Data Dashboard
Not a mockup with fake numbers — a real data pipeline. Coca-Cola stock ticker data imported, stored in a database, and rendered as interactive charts.
Most dashboard projects use hardcoded fake data. This one doesn't. Real Coca-Cola stock ticker data was imported as a CSV, stored in Supabase, and visualized with Recharts — creating a genuine data pipeline from source to screen. This is the point where design meets backend thinking.

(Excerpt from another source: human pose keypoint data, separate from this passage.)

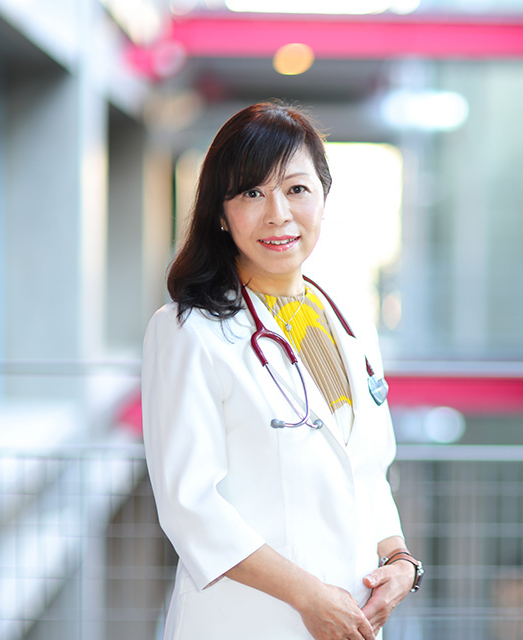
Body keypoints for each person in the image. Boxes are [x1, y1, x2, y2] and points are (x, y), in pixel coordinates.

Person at [142, 102, 421, 640]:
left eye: (296, 189)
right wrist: (308, 596)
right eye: (251, 192)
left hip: (351, 619)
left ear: (323, 196)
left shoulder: (348, 325)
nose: (278, 214)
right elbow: (190, 506)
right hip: (247, 621)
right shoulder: (186, 331)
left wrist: (400, 560)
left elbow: (367, 473)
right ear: (220, 212)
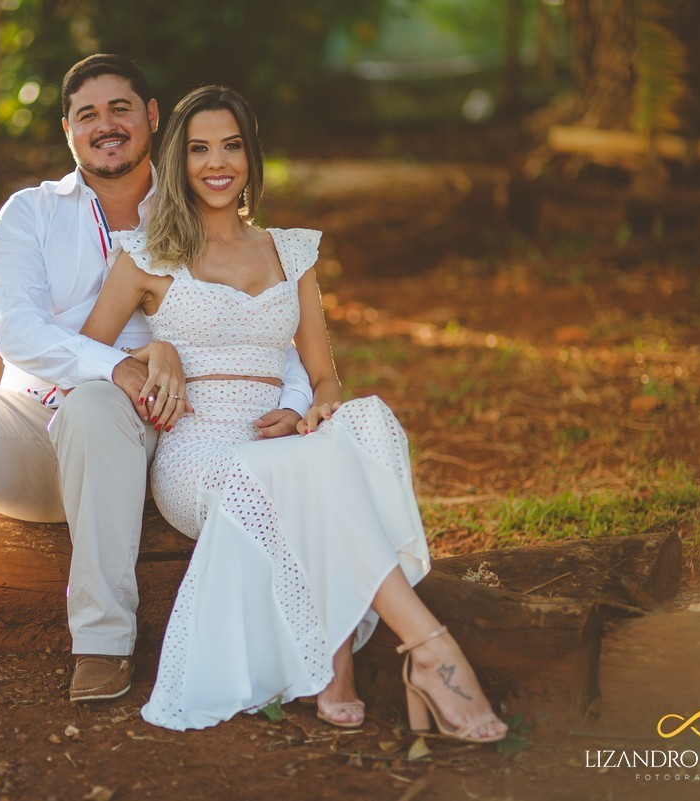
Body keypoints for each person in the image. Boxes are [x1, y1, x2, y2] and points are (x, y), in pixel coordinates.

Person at [0, 56, 315, 704]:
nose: (106, 125)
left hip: (143, 426)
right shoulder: (30, 213)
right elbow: (15, 329)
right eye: (87, 114)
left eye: (120, 108)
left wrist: (297, 396)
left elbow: (261, 321)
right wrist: (114, 365)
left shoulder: (195, 212)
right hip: (35, 419)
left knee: (98, 408)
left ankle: (102, 643)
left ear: (152, 117)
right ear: (67, 128)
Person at [80, 85, 508, 740]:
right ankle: (426, 649)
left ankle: (349, 654)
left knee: (356, 427)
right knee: (297, 477)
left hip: (281, 435)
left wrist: (310, 410)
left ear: (251, 157)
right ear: (178, 161)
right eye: (198, 148)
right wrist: (155, 349)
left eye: (230, 146)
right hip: (199, 449)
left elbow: (324, 374)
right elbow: (86, 355)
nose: (216, 163)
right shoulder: (145, 255)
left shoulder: (291, 250)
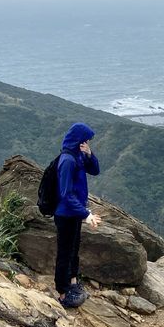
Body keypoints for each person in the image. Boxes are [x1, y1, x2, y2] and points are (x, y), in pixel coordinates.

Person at [52, 122, 102, 308]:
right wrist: (86, 214)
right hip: (65, 214)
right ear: (78, 140)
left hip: (75, 212)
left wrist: (89, 154)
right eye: (85, 141)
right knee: (64, 253)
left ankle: (73, 283)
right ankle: (63, 293)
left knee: (74, 249)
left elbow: (95, 171)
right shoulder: (67, 160)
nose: (87, 143)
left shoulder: (78, 156)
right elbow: (65, 194)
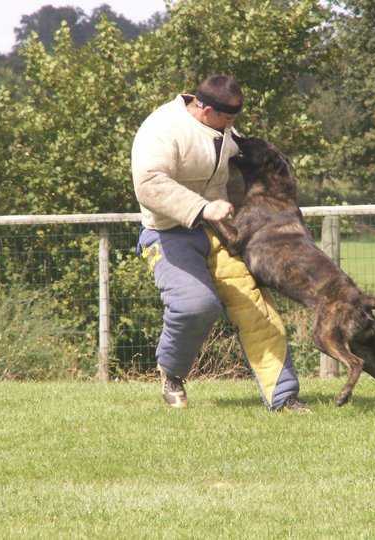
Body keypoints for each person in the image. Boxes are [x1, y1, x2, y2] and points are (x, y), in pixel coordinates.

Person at [131, 74, 308, 412]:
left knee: (256, 308)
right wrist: (202, 207)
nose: (232, 126)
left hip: (221, 230)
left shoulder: (223, 129)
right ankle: (172, 374)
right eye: (227, 118)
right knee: (196, 305)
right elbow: (149, 184)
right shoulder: (161, 129)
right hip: (168, 231)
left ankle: (284, 398)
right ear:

A data grid with sorting, filtering, search, and pagination — all pulling from a live Supabase database. A separate Insights page with three Recharts visualizations built on real KO stock data. Each layer — database, API, chart — had to be built, tested, and connected before the next one could start.
Real Data. Real Pipeline.
Three layers had to work together: a CSV dataset imported into Supabase, a database integration that stored and served the data on demand, and a Recharts frontend that fetched and visualized the result. That sequencing — thinking in data layers, not just screens — is what this project taught. You can't design a good data dashboard without understanding how the data moves.
Three Charts. One Story.
The Insights page translates raw stock ticker rows into readable visual patterns — price trends over time, volume distribution, and performance comparisons. Each chart was built with Recharts, pulling live from the Supabase table — meaning the data and the visualization stay in sync automatically.
Full Data Pipeline Built
CSV → Database → Chart.
A complete pipeline from raw CSV to live database to interactive visualization — not a prototype with fake data, but a working system powered by real Coca-Cola stock ticker data.
Backend Thinking Unlocked
Schema shapes design.
For the first time, design decisions were shaped by data structure: what columns exist, what Supabase returns, what Recharts can render. That constraint is how real product design works.

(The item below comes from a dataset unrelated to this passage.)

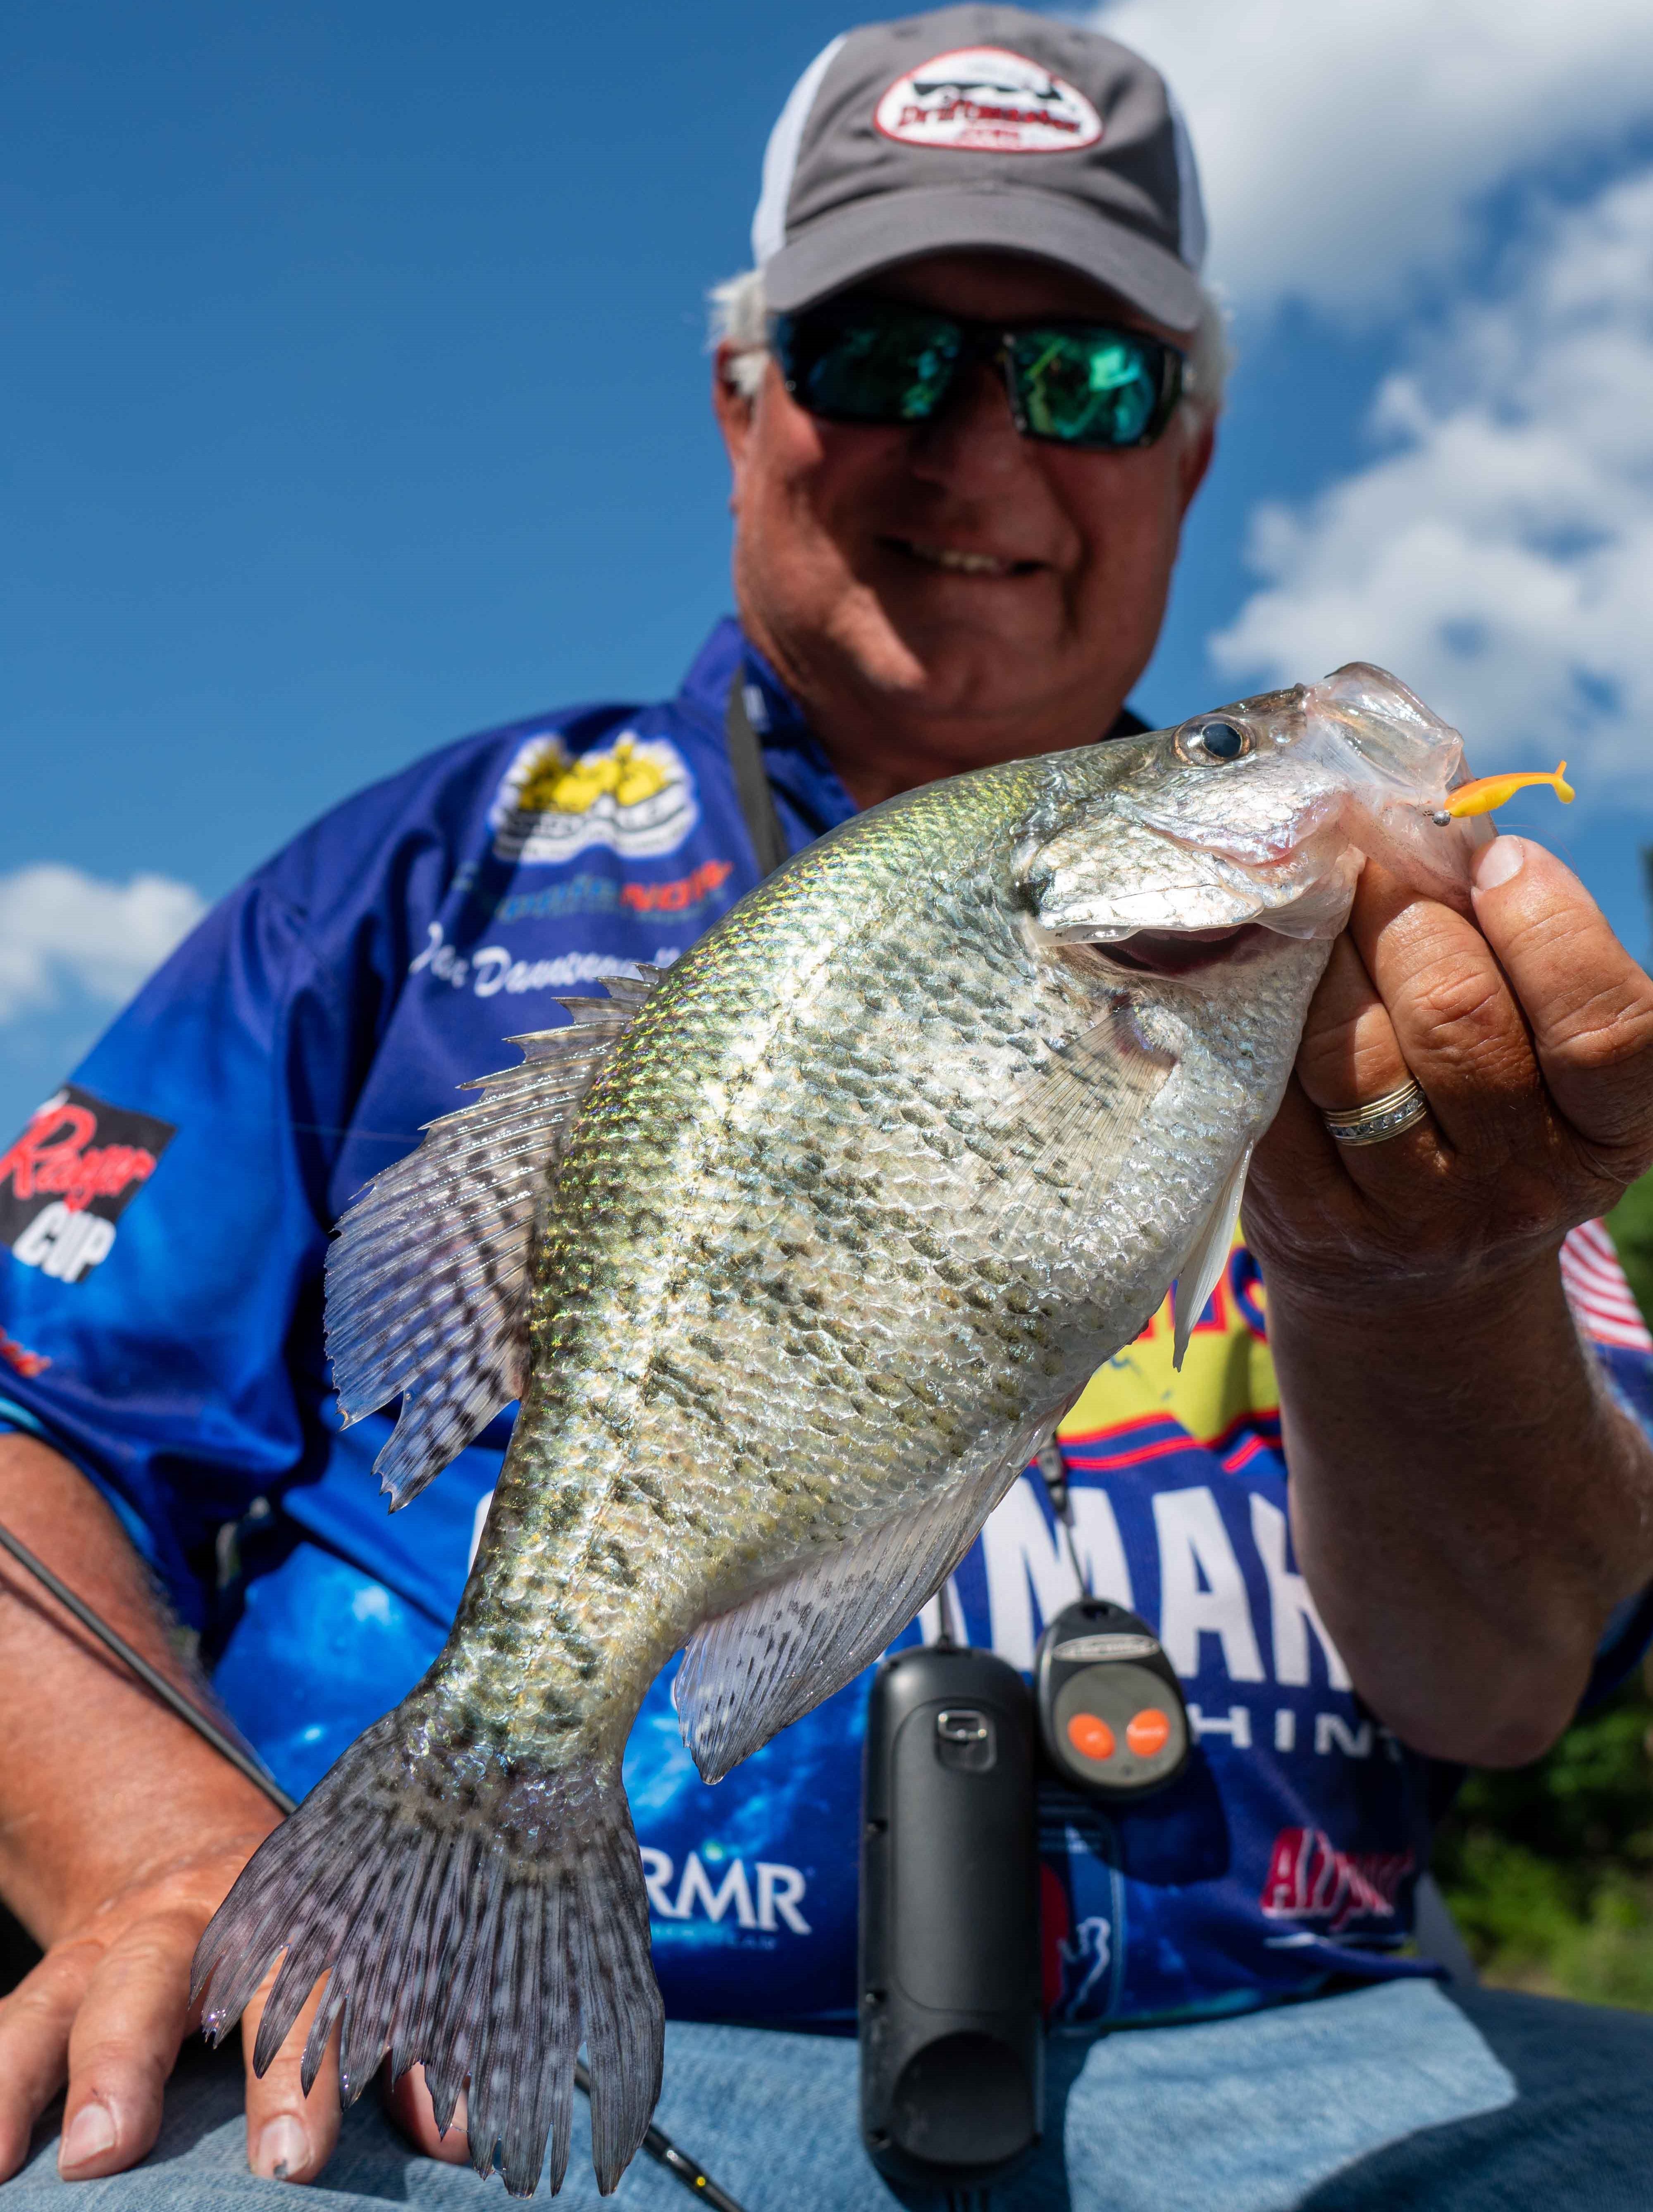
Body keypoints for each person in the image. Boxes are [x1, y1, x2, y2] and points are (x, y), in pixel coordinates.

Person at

Data Visualization in Code
Three charts. Built in Recharts.
Built three chart types in Recharts from scratch — going from a design idea to a working, data-connected visualization without touching a charting tool like Figma or Miro.

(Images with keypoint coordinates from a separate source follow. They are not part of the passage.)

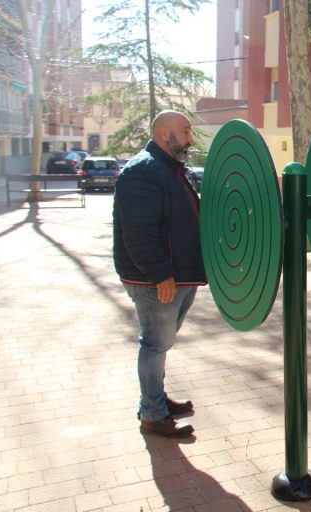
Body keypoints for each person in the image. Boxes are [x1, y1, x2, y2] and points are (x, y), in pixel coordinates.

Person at [113, 110, 207, 438]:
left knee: (160, 343)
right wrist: (160, 274)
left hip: (176, 275)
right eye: (185, 130)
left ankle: (155, 399)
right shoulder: (143, 171)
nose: (190, 138)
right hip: (156, 280)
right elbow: (138, 231)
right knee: (155, 344)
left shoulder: (169, 169)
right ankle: (153, 415)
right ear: (164, 133)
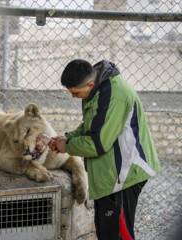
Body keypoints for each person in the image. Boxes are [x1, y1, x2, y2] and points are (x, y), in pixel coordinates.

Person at [49, 59, 160, 240]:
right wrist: (67, 138)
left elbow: (98, 143)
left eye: (76, 93)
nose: (74, 97)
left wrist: (67, 146)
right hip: (110, 175)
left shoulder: (114, 94)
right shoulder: (98, 89)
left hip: (123, 175)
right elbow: (91, 126)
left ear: (90, 84)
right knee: (106, 232)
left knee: (118, 235)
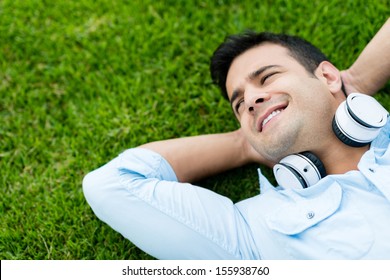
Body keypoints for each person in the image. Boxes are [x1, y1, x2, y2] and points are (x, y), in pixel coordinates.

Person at [82, 19, 390, 259]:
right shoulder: (255, 234)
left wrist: (356, 82)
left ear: (327, 76)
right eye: (239, 105)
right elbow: (113, 185)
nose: (252, 100)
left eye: (267, 77)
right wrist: (245, 144)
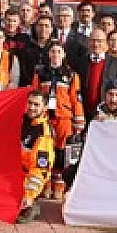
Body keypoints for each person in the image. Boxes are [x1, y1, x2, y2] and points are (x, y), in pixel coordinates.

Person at [32, 41, 84, 195]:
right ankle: (45, 182)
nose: (55, 54)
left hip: (64, 118)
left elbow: (76, 98)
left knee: (62, 151)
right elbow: (34, 94)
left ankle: (59, 183)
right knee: (45, 149)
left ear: (64, 54)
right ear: (48, 54)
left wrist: (79, 120)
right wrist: (33, 114)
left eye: (59, 51)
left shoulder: (71, 75)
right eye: (53, 51)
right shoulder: (40, 73)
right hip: (45, 118)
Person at [17, 90, 54, 224]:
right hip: (14, 172)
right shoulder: (21, 120)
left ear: (45, 107)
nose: (32, 107)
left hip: (29, 176)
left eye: (36, 105)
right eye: (30, 103)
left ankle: (32, 204)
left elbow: (39, 170)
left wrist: (29, 195)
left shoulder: (43, 133)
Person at [76, 29, 117, 123]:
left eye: (99, 41)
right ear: (88, 42)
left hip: (107, 115)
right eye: (93, 40)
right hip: (84, 113)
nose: (96, 44)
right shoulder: (81, 62)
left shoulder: (116, 63)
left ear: (106, 43)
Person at [18, 15, 53, 87]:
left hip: (49, 86)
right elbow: (23, 71)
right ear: (36, 27)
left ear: (51, 29)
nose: (43, 28)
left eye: (46, 26)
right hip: (29, 87)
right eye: (40, 25)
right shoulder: (26, 48)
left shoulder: (56, 49)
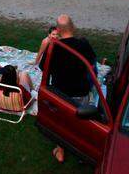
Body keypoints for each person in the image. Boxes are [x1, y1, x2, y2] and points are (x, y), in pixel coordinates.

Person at [42, 15, 99, 162]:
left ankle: (60, 151)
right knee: (81, 122)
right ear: (72, 27)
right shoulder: (83, 44)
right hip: (80, 91)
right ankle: (82, 151)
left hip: (60, 93)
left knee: (61, 122)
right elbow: (92, 62)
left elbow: (44, 67)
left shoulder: (54, 47)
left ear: (58, 30)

- Data and function are the experience.
A dashboard with fake hardcoded data teaches you nothing about how data shapes design decisions. Using real stock ticker data forced me to think about schema, missing fields, and edge cases — all things that change the UI.
- Build in layers, not all at once.
Database first. Visualization second. Trying to build both simultaneously would have been chaos. The pipeline approach — verifying each layer before connecting the next — is how real engineering teams work.
- Designers who understand data pipelines are rare.
Most designers stop at the mockup. Understanding how data moves from a CSV to a database to a chart component is a skill most design teams don't have. This project gave me that fluency.